↓

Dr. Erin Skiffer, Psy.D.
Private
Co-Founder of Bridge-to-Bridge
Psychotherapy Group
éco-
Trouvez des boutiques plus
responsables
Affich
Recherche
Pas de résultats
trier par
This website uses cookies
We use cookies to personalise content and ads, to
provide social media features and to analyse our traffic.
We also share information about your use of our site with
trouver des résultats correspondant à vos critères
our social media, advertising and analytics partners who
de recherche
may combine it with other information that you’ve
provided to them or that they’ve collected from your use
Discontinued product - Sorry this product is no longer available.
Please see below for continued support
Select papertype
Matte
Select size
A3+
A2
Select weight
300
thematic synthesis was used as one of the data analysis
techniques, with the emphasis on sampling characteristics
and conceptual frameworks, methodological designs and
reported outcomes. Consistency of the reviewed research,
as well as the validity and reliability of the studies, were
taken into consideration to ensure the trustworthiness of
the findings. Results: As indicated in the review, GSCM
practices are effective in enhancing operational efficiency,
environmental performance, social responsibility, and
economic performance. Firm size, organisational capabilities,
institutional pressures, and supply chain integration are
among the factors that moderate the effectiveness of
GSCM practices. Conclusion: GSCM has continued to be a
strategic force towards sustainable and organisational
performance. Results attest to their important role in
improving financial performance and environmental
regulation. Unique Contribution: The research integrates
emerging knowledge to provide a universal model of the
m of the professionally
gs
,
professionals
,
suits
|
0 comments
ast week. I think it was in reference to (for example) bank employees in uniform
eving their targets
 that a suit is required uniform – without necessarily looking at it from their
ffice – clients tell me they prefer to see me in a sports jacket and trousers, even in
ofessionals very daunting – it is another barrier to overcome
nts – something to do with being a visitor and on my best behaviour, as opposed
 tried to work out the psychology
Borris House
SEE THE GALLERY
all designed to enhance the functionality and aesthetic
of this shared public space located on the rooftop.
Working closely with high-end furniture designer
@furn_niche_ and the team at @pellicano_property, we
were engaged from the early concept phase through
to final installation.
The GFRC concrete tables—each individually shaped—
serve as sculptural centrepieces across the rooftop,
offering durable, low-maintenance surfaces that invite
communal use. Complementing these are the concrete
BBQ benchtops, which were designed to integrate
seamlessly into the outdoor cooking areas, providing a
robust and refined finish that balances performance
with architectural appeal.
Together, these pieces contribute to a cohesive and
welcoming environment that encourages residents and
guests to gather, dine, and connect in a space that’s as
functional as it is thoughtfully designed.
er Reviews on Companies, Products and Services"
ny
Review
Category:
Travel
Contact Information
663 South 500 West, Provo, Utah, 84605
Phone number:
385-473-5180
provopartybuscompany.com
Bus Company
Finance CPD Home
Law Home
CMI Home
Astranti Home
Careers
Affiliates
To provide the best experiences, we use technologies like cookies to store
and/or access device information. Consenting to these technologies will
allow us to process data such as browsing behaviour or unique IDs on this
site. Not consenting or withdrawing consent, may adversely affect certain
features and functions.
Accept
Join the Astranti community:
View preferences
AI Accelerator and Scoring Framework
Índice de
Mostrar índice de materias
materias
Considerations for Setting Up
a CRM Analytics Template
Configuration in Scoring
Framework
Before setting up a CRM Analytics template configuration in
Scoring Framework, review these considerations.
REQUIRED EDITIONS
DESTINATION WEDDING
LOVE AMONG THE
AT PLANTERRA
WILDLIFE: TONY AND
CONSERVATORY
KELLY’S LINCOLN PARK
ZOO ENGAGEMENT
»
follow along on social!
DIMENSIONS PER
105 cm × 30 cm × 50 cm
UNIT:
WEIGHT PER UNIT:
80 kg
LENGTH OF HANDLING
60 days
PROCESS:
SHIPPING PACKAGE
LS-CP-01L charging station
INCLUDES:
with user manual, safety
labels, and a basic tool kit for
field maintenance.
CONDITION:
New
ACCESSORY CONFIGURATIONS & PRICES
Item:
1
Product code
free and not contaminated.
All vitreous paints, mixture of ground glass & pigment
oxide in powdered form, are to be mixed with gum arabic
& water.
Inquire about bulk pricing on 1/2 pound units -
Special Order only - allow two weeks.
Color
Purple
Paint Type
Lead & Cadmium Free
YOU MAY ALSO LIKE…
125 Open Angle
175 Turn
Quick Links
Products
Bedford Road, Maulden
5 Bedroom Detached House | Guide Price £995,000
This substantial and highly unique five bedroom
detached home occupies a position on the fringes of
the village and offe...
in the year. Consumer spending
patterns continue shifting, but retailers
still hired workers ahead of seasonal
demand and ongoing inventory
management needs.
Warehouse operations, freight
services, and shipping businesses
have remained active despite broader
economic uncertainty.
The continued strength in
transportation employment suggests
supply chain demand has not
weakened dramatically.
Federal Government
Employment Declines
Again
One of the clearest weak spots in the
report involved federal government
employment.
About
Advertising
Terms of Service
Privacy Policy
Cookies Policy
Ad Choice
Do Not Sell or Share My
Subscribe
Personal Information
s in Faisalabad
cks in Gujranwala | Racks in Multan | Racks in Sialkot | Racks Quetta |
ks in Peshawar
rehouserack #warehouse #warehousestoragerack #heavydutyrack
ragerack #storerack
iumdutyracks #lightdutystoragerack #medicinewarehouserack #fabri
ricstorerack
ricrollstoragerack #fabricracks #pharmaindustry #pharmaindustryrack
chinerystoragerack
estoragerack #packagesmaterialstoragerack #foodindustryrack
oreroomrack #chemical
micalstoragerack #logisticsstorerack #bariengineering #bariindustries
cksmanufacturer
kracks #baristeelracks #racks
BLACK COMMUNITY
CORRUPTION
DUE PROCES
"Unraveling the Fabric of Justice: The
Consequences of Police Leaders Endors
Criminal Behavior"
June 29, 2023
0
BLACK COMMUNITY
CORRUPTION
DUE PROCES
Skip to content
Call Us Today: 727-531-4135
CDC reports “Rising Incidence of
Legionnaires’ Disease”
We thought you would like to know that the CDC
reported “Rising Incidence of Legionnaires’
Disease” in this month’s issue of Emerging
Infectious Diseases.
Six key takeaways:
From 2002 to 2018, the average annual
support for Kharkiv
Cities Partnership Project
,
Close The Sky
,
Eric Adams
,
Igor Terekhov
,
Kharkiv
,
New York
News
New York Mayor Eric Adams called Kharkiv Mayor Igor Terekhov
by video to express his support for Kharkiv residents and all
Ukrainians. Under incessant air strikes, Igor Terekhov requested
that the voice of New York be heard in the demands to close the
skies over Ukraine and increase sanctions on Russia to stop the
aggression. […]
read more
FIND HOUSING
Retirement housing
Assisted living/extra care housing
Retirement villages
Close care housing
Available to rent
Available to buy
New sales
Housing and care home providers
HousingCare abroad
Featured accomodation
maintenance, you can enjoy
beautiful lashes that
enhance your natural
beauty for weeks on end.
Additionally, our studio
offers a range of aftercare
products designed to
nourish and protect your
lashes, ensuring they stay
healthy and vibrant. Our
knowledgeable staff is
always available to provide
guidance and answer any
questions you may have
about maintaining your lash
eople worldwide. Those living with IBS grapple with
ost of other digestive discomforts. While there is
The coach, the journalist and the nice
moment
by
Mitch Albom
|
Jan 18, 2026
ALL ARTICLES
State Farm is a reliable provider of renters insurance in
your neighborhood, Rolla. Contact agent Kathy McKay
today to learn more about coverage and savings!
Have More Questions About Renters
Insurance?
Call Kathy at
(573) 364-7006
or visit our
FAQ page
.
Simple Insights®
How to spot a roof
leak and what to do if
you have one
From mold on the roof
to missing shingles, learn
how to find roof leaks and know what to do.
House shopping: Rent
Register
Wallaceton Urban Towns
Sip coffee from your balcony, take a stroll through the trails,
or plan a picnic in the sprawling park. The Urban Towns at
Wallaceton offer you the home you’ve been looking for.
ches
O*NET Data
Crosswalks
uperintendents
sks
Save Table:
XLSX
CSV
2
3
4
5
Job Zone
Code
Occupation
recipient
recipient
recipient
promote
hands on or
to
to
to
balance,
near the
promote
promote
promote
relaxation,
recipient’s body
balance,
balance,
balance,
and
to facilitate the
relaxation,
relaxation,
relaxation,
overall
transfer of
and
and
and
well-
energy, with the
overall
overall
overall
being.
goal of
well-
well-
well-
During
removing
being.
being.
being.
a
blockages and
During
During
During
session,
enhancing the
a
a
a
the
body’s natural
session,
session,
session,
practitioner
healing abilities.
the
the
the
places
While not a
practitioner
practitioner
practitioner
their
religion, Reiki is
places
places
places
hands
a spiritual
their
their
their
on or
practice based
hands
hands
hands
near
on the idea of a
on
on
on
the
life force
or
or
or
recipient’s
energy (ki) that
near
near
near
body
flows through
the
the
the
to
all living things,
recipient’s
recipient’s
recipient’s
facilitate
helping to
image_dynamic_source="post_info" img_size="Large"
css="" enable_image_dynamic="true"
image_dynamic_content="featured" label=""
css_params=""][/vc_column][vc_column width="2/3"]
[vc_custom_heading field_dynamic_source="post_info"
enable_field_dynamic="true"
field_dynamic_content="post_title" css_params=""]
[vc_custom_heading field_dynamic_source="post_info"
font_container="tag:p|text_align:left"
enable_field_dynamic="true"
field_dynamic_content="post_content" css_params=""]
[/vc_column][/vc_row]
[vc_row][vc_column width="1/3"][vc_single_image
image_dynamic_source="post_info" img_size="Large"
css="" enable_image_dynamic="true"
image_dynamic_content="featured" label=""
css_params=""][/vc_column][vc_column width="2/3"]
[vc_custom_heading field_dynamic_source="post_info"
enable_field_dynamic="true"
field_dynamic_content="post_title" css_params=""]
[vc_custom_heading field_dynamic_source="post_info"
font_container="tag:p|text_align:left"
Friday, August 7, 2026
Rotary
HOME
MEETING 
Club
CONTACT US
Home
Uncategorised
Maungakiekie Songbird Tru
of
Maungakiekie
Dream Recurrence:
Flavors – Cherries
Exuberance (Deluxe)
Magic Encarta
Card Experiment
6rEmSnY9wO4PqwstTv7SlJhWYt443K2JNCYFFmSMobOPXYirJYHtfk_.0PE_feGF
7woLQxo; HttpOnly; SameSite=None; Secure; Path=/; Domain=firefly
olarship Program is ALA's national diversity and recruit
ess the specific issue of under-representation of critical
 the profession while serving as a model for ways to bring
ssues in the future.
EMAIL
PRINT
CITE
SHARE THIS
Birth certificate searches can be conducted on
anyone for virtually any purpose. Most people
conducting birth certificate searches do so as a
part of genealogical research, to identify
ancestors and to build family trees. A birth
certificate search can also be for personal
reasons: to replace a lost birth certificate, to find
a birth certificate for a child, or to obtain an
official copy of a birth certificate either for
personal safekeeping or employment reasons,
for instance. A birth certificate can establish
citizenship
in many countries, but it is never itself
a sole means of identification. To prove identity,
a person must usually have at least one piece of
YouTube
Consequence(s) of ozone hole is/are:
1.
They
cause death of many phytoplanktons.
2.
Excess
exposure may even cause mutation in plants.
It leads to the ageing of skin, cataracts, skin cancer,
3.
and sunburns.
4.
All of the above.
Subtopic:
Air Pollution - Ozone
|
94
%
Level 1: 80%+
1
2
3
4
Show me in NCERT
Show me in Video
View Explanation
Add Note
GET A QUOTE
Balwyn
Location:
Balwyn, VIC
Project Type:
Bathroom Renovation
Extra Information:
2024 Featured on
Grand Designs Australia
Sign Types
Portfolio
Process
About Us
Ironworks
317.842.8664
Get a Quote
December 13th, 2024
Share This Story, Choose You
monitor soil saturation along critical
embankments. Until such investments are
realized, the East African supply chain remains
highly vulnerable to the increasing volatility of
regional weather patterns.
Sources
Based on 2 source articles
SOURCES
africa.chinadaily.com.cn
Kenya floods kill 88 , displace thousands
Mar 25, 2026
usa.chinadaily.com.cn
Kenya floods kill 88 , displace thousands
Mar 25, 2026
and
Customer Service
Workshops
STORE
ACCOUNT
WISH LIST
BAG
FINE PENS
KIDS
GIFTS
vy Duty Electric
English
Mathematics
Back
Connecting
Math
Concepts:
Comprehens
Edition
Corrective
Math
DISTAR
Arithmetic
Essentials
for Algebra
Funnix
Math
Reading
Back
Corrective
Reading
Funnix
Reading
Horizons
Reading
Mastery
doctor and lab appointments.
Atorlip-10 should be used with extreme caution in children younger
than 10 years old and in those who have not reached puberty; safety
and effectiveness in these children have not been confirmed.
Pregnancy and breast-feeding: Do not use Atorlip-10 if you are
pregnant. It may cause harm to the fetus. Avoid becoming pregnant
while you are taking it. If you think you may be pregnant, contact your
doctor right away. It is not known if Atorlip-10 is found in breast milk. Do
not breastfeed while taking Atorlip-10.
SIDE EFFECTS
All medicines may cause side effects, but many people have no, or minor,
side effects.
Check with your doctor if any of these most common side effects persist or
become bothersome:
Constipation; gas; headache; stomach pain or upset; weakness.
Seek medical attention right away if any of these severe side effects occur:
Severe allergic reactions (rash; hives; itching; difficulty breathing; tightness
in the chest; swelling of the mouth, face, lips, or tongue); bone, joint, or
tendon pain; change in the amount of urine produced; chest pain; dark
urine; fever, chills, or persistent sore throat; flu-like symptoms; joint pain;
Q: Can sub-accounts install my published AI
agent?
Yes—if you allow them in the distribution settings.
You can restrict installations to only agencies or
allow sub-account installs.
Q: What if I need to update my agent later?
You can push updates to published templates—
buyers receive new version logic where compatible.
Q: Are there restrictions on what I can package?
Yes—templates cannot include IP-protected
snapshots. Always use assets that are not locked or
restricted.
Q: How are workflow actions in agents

↑

### Written task
Copy all lines of the preceding data that hold the word "been".

### Solved problem
Wallaceton offer you the home you’ve been looking for.
and effectiveness in these children have not been confirmed.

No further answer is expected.